Keynote Speakers

Joshua Whitehead Wednesday, May 19, 10:45am – 12:00pm CST

Joshua Whitehead (he/him) is a Two-Spirit, Oji-nêhiyaw member of Peguis First Nation (Treaty 1) and an award-winning author, activist, and scholar. He is currently a PhD candidate, lecturer, and Killam scholar at the University of Calgary, where he studies Indigenous literatures and cultures with a focus on gender and sexuality. His dissertation, tentatively titled “Feral Fatalisms,” is a hybrid narrative of theory, essay, and non-fiction that interrogates the role of “ferality” inherent within Indigenous ways of being (with a strong focus on nêhiyawewin).

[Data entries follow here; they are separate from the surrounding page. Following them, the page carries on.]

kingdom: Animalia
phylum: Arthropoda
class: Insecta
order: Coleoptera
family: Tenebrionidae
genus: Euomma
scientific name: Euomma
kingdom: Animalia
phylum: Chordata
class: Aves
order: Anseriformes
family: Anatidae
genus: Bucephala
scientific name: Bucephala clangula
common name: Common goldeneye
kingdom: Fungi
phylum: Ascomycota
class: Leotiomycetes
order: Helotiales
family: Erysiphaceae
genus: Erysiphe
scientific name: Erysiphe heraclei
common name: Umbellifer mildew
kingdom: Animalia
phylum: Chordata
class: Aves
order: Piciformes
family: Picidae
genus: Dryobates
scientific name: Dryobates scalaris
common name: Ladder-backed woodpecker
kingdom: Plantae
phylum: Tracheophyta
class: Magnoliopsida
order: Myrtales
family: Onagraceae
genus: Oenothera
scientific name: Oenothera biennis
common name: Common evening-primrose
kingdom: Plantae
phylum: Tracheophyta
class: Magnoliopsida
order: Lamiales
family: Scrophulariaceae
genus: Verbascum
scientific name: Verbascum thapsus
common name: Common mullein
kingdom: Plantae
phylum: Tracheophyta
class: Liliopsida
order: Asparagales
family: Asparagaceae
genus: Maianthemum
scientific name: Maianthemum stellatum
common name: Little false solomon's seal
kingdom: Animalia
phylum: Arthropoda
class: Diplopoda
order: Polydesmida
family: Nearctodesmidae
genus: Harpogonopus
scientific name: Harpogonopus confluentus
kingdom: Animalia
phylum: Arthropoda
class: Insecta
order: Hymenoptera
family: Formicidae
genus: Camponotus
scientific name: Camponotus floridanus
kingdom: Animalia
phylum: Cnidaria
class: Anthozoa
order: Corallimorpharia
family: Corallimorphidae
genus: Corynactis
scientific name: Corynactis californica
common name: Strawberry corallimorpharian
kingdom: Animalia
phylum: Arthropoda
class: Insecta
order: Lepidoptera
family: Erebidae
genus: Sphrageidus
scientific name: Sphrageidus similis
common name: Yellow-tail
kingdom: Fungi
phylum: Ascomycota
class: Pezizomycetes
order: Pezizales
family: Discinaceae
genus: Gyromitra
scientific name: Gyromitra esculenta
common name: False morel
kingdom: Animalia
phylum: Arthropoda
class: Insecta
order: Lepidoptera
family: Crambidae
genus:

Whitehead is the author of full-metal indigiqueer (Talonbooks, 2017), which was shortlisted for an inaugural Indigenous Voices Award and the Stephan G. Stephansson Award for Poetry. He is also the author of Jonny Appleseed (Arsenal Pulp Press, 2018), which was longlisted for the Giller Prize; shortlisted for an Indigenous Voices Award, the Governor General’s Literary Award, the Amazon Canada First Novel Award, and the Carol Shields Winnipeg Book Award; and won the Lambda Literary Award for Gay Fiction, the Georges Bugnet Award for Fiction, and CBC’s Canada Reads 2021.

Whitehead is currently working on a third manuscript titled Making Love with the Land to be published with Knopf Canada, which explores the intersections of Indigeneity, queerness, and, most prominently, mental health through a nêhiyaw lens. Currently, Whitehead is premiering his newly edited anthology Love after the End: An Anthology of Two-Spirit and Indigiqueer Speculative Fiction. You can find his work published widely in such venues as Prairie Fire, CV2, EVENT, Arc Poetry Magazine, The Fiddlehead, Grain, CNQ, Write, and Red Rising Magazine.

https://www.joshuawhitehead.ca


 

Waneek Horn-Miller Thursday, May 20, 9:30-10:30am CST

The journey of Waneek Horn-Miller does not begin and end with being an Olympic water polo athlete. A Mohawk from the Kahnawake Mohawk Territory near Montreal, Waneek was behind the lines during the Oka Crisis in 1990 when a Canadian soldier stabbed her with a bayonet. It was a near-death experience that marked a turning point in her life. Waneek has overcome discrimination and violence to emerge as one of North America’s most inspiring female Indigenous speakers, facilitators, and advocates with a compelling perspective and dynamic stories to share.

Her presentations aim at bridging the gap and repairing relationships between Indigenous and non-Indigenous peoples. While she recently stepped down from her role for the MMIWG Inquiry to focus on her family, she supports the goal of the Inquiry and advocates on Indigenous issues in other ways to help build healthy and prosperous communities.

Waneek is an advocate for building Indigenous sport and has worked with the Assembly of First Nations to develop their sport, fitness, and health strategy. Drawing on her experiences as the former co-captain of Canada’s Olympic women’s water polo team, Waneek shares her story and teaches how to build self-esteem through a balance of education and sport. Waneek travels extensively from border to border, speaking to Indigenous and non-Indigenous audiences on reconciliation, sport, and why we all must strive for our dreams.


 

Tonia Jo Hall & Joel Wood Friday, May 21, 9:30-10:30am CST

Tonia Jo Hall (Lakota/Hidatsa, Fort Yates, ND, US) is a comedian most notably known for her comedic character, Auntie Beachress. Joel Wood (Cree, Maskwacîs, AB, CA) is a member of the nine-time Grammy-nominated powwow drum group Northern Cree. Joel will share about his travels across powwow country and beyond. “Our goal is to bring healing through laughter, prayer, and song.”